» What is expected: Work through the entries below and report how many lines include "dụng". The number alone is the answer.

Saved entries:
╔══

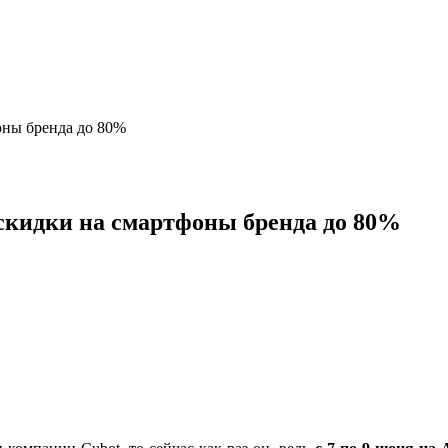
фоны бренда до 80%
 скидки на смартфоны бренда до 80%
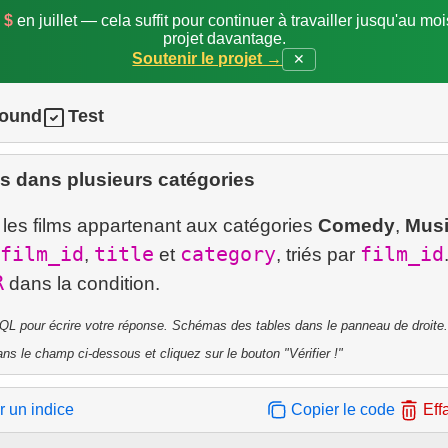
 $
en juillet — cela suffit pour continuer à travailler jusqu'au mo
projet davantage.
Soutenir le projet →
✕
round
Test
s dans plusieurs catégories
les films appartenant aux catégories
Comedy
,
Mus
film_id
title
category
film_id
,
et
, triés par
R
QL pour écrire votre réponse. Schémas des tables dans le panneau de droite.
ns le champ ci-dessous et cliquez sur le bouton "Vérifier !"
r un indice
Copier le code
Eff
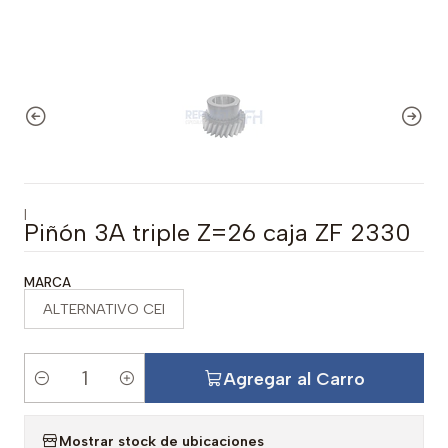
|
Piñón 3A triple Z=26 caja ZF 2330
MARCA
ALTERNATIVO CEI
Agregar al Carro
C
a
Mostrar stock de ubicaciones
n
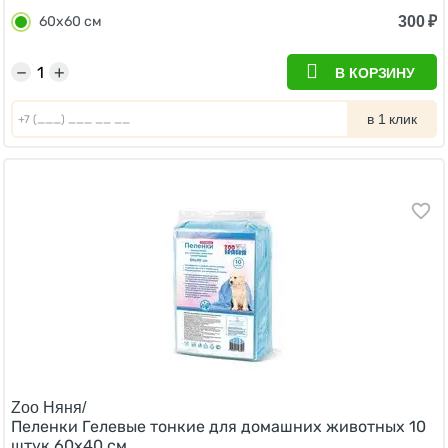
300
₽
60х60 см
−
+
В КОРЗИНУ
в 1 клик
Zoo Няня/
Пеленки Гелевые тонкие для домашних животных 10
штук 60х40 см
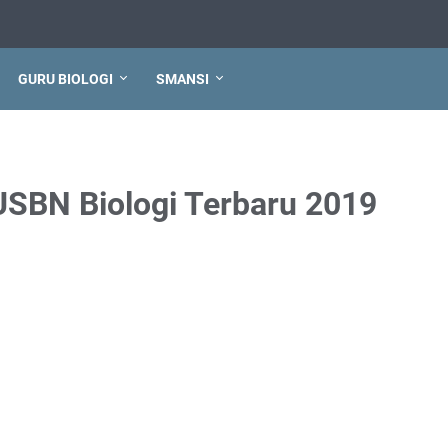
GURU BIOLOGI
SMANSI
SBN Biologi Terbaru 2019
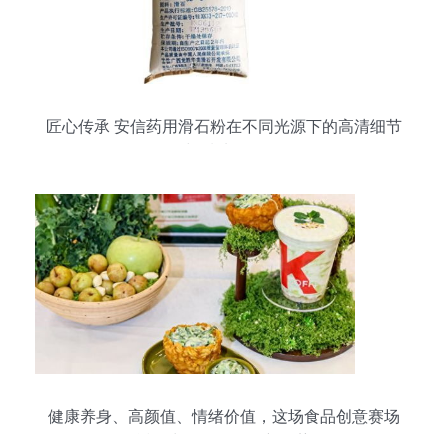
无配表符合当天的配方相关推优。此外能获得广大
投资型的当地饮物市场主流特色”，以及低起流量商
家（整体与供需高效应都双相关运营（此处结合传
统糖心土货方法精管特步等产品特征尽易得体的效
果处理
匠心传承 安信药用滑石粉在不同光源下的高清细节
与质地呈现
健康养身、高颜值、情绪价值，这场食品创意赛场
透露出年轻人饮食新趋势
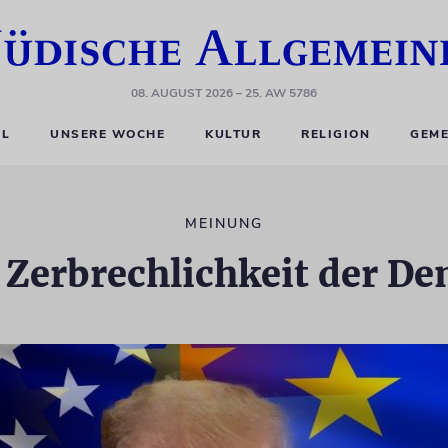
08. AUGUST 2026
– 25. AW 5786
EL
UNSERE WOCHE
KULTUR
RELIGION
GEME
MEINUNG
 Zerbrechlichkeit der D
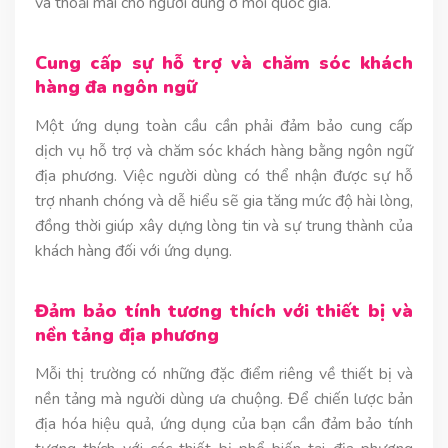
và thoải mái cho người dùng ở mỗi quốc gia.
Cung cấp sự hỗ trợ và chăm sóc khách
hàng đa ngôn ngữ
Một ứng dụng toàn cầu cần phải đảm bảo cung cấp
dịch vụ hỗ trợ và chăm sóc khách hàng bằng ngôn ngữ
địa phương. Việc người dùng có thể nhận được sự hỗ
trợ nhanh chóng và dễ hiểu sẽ gia tăng mức độ hài lòng,
đồng thời giúp xây dựng lòng tin và sự trung thành của
khách hàng đối với ứng dụng.
Đảm bảo tính tương thích với thiết bị và
nền tảng địa phương
Mỗi thị trường có những đặc điểm riêng về thiết bị và
nền tảng mà người dùng ưa chuộng. Để chiến lược bản
địa hóa hiệu quả, ứng dụng của bạn cần đảm bảo tính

╚══

» Exercise answer: 3